§ **WORK ORDER**: I would like the records restated word for word, without the pictures.

──────── RECORDED DATA ────────

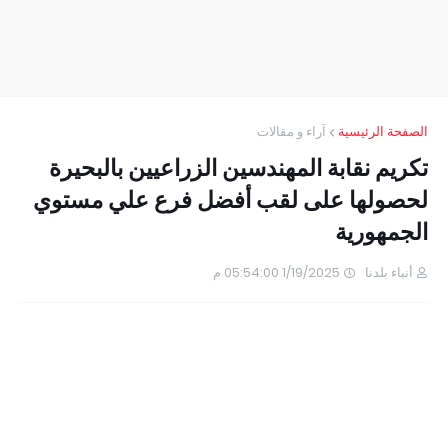
الصفحة الرئيسية
آراء و مقالات
تكريم نقابة المهندسين الزراعيين بالبحيرة
لحصولها على لقب أفضل فرع علي مستوي
الجمهورية
أنباء بلدنا
1/19/2025 05:54:00 م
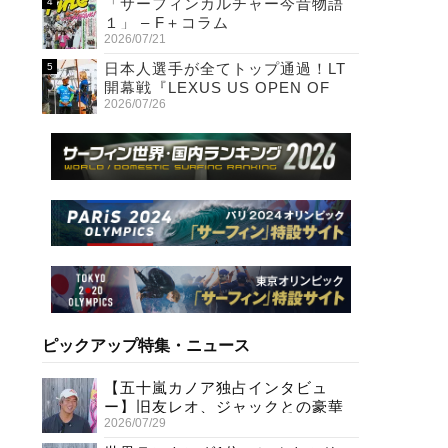
「サーフィンカルチャー今昔物語
１」 – F＋コラム
2026/07/21
日本人選手が全てトップ通過！LT
開幕戦『LEXUS US OPEN OF
2026/07/26
SURFING』初日
ピックアップ特集・ニュース
【五十嵐カノア独占インタビュ
ー】旧友レオ、ジャックとの豪華
2026/07/29
プライベートセッション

────────

§ **TASK OUTPUT**:
الصفحة الرئيسية
آراء و مقالات
تكريم نقابة المهندسين الزراعيين بالبحيرة
لحصولها على لقب أفضل فرع علي مستوي
الجمهورية
أنباء بلدنا
1/19/2025 05:54:00 م
「サーフィンカルチャー今昔物語
１」 – F＋コラム
2026/07/21
日本人選手が全てトップ通過！LT
開幕戦『LEXUS US OPEN OF
2026/07/26
SURFING』初日
ピックアップ特集・ニュース
【五十嵐カノア独占インタビュ
ー】旧友レオ、ジャックとの豪華
2026/07/29
プライベートセッション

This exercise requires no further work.